The Pistons have changed the way they play at both ends of the floor this season – more aggressive on defense, resulting in a No. 4 ranking in creating turnovers so far, and more of a share-the-burden philosophy on offense instead of putting the onus of creating scoring opportunities solely on their point guards. They’ve asked Drummond to be more aggressive on pick and rolls 20 feet and more from the rim and more active defending the rim while also altering his role offensively – fewer shots outside the paint, more movement and ballhandling, more hard rolls to the rim.

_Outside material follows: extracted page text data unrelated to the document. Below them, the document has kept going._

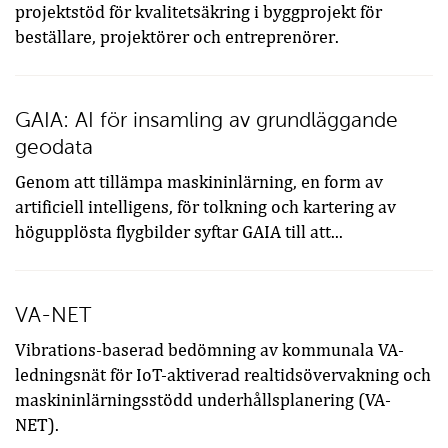
projektstöd för kvalitetsäkring i byggprojekt för
beställare, projektörer och entreprenörer.
GAIA: AI för insamling av grundläggande
geodata
Genom att tillämpa maskininlärning, en form av
artificiell intelligens, för tolkning och kartering av
högupplösta flygbilder syftar GAIA till att...
VA-NET
Vibrations-baserad bedömning av kommunala VA-
ledningsnät för IoT-aktiverad realtidsövervakning och
maskininlärningsstödd underhållsplanering (VA-
NET).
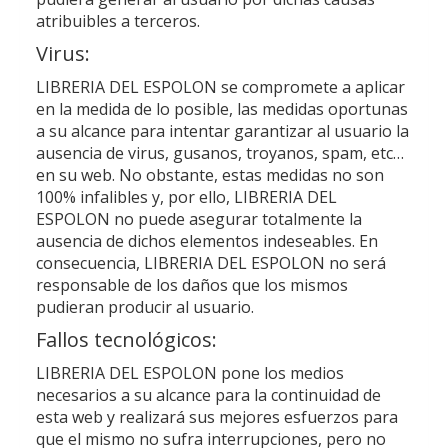
atribuibles a terceros.
Virus:
LIBRERIA DEL ESPOLON
se compromete a aplicar
en la medida de lo posible, las medidas oportunas
a su alcance para intentar garantizar al usuario la
ausencia de virus, gusanos, troyanos, spam, etc…
en su web. No obstante, estas medidas no son
100% infalibles y, por ello,
LIBRERIA DEL
ESPOLON
no puede asegurar totalmente la
ausencia de dichos elementos indeseables. En
consecuencia,
LIBRERIA DEL ESPOLON
no será
responsable de los daños que los mismos
pudieran producir al usuario.
Fallos tecnológicos:
LIBRERIA DEL ESPOLON
pone los medios
necesarios a su alcance para la continuidad de
esta web y realizará sus mejores esfuerzos para
que el mismo no sufra interrupciones, pero no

Drummond’s buy-in is critical at both ends and Van Gundy is as encouraged by what he’s gotten on that front as by anything else in the Pistons promising 7-3 start.

“Really happy with the way he’s played,” he said during the three-game road trip that saw the Pistons beat Western Conference heavyweights Golden State and the Los Angeles Clippers. “If you want to notice a negative, his turnovers are up but that’s because he has the ball all the time. We’ve never played through our center the way we’re playing through our centers so. He’s going to have the ball a lot and I think he’s just going to get better as time goes on.”

Drummond has relished the opportunity to “get my guys shots,” as he put it, and it sent a message at Golden State when Van Gundy played him all 24 minutes of the second half despite Drummond enduring a 4 of 17 shooting night.

“When I thought about taking him out, he really wanted to be in there. ‘No, no, no. I’m good. I want to go,’ ” Van Gundy recounted. “Also, I wanted him to get the idea that he was on a 4 for 17 night and we left him out there. We had one timeout and I told him, ‘I’m not worried about that,’ and his teammates all chimed in. ‘Just keep playing,’ and I don’t think anything makes that statement more than leaving him in the game. I thought he was playing really hard.”

Drummond finished the game with 18 rebounds, five steals and five assists. A night earlier, in the win over the Clippers, he put up 15 points, 17 boards, three blocks and two steals and Van Gundy called it one of his best all-around games during their time together.

“What’d he say?” Drummond replied when informed of his coach’s assessment. “Just a complete game. The way we played, the way we came out with intensity, effort, energy on both ends of the floor to make them uncomfortable in the second half really speaks to what our team really is. We’re a defensive team first and it really showed tonight.”

As recently as last season, the type of shooting night Drummond had against the Warriors likely would have spilled over into other parts of his game. Van Gundy almost lost an arm a few times in their past, after Drummond would miss a shot and hang his head for a split-second while the opposition raced off in transition, motioning for his center to sprint back on defense. Those instances have been virtually non-existent this season.

“I just want his mentality to stay even keel,” Van Gundy said. “I saw a big step forward in terms of his maturity the other night and if he stays with that and he’s playing a lot harder on a more consistent basis. I thought that was really, really good. I like what he’s doing.”